India-led team decodes genome sequence of the chickpea

A global research project led by a Hyderabad institute claims to have sequenced 90 genomes of the chickpea, paving the way for improved grain yields, greater drought tolerance and enhanced genetic diversity.

Researchers at the International Crops Research Institute for the Semi-arid Tropics (Icrisat) heralded their findings as a “scientific breakthrough” and published the results in the journal Nature Biotechnology.

The paper provides a map of the structure and functions of the of the genes that define the chickpea plant. It also reveals clues on how the sequence can be useful to crop improvement for sustainable and resilient food production toward improved livelihoods of smallholder farmers particularly in marginal environments of Asia and sub-Saharan Africa.

The milestone came as the result of years of genome analysis by the International Chickpea Genome Sequencing Consortium (ICGSC), led by Icrisat and involving 49 scientists from 23 organisations in 10 countries. 

Genetic markers

The researchers succeeded in identifying an estimated 28,269 genes of chickpea after sequencing CDC Frontier, a large-seeded, or kabuli, chickpea variety. Re-sequencing of an additional 90 genotypes provided millions of genetic markers and low diversity genome regions that may be used in the development of superior varieties with enhanced drought tolerance and disease resistance. 

This will help chickpea farmers become more resilient to emerging challenges brought about by the threat of climate change. The genome map can also be used to harness genetic diversity by broadening the genetic base of cultivated chickpea genepool.

Chickpea is the second largest cultivated grain food legume in the world, grown in around 11.5m hectares mostly by resource-poor farmers in the semi-arid tropics.
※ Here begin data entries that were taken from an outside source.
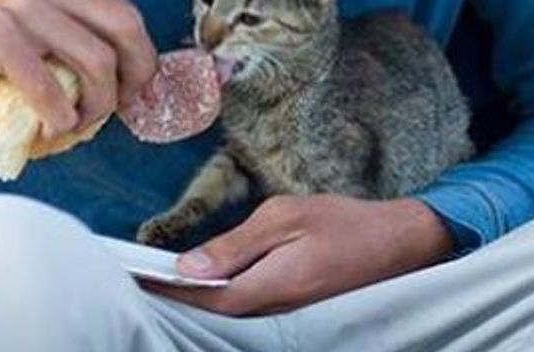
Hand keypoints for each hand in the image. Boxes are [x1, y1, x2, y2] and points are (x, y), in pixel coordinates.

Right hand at [0, 0, 156, 138]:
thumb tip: (132, 79)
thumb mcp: (34, 24)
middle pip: (124, 34)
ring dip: (93, 109)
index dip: (141, 61)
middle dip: (129, 83)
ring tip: (71, 128)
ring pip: (95, 63)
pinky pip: (50, 88)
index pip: (128, 16)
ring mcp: (20, 3)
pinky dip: (56, 120)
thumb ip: (76, 34)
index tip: (132, 97)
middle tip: (109, 116)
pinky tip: (44, 133)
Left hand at [142, 194, 452, 315]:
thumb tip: (188, 265)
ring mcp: (289, 316)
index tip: (133, 277)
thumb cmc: (344, 222)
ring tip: (162, 276)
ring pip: (231, 314)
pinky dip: (224, 296)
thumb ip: (237, 243)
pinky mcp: (296, 311)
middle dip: (177, 296)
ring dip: (199, 297)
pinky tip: (208, 279)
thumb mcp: (286, 216)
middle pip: (214, 313)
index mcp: (272, 287)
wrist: (401, 243)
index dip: (168, 291)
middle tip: (138, 276)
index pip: (205, 300)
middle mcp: (277, 312)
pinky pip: (250, 310)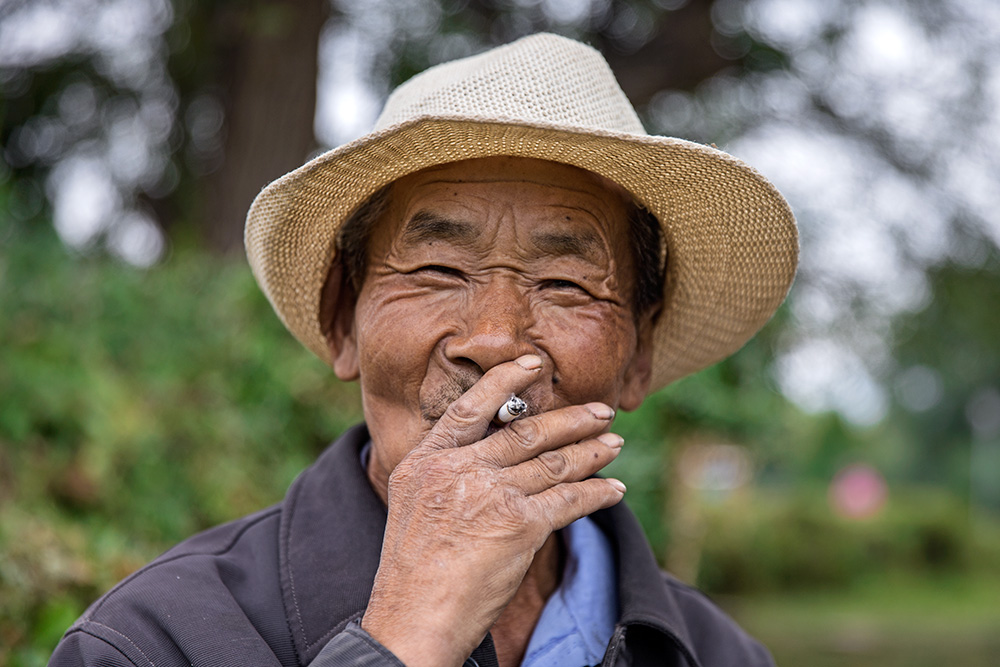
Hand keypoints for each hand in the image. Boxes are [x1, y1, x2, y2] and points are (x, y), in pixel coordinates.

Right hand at [360, 354, 625, 666]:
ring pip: (553, 462)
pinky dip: (597, 493)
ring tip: (614, 442)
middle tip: (601, 410)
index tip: (534, 364)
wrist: (413, 618)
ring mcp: (490, 493)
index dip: (506, 381)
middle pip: (525, 432)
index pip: (472, 407)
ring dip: (591, 451)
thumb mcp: (414, 505)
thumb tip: (497, 457)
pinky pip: (570, 500)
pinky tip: (613, 490)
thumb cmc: (414, 572)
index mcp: (428, 460)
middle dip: (571, 419)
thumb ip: (450, 474)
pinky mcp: (520, 524)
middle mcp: (459, 468)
The highly nutritious, drought-tolerant chickpea is crucial to the food security in India, which is the largest producer, consumer and importer of the crop. 

Icrisat and its partners have once again demonstrated the power of productive partnerships by achieving this breakthrough in legume genomics,” said Dr William Dar, director general of the institute. “Genome sequencing will play a crucial role in speeding up the development of improved varieties for smallholder farmer crops such as chickpea.”

Dr Rajeev Varshney, a director of Icrisat, added: “Genetic diversity, an important prerequisite for crop improvement, is very limited and has been a serious constraint for chickpea improvement. This study will provide not only access to ‘good genes’ to speed up breeding, but also to genomic regions that will bring genetic diversity back from landraces or wild species to breeding lines.

At the moment, it takes four to eight years to breed a new chickpea variety. This genome sequence could reduce to half the time to breed for a new variety with market-preferred traits.”

Political mileage

Indian politicians have increasingly aligned themselves with the research and have been quick to point out how the research will help accelerate crop growth through marker-assisted breeding.

Ashish Bahuguna, India’s agriculture secretary, said: “Decoding of the chickpea genome will facilitate the development of improved varieties with higher yields and greater tolerance to biotic and abiotic stresses. This will help chickpea farmers to increase productivity, reduce cost of input and realise higher incomes.

The chickpea has now become the second food legume genome sequenced in India after pigeon pea.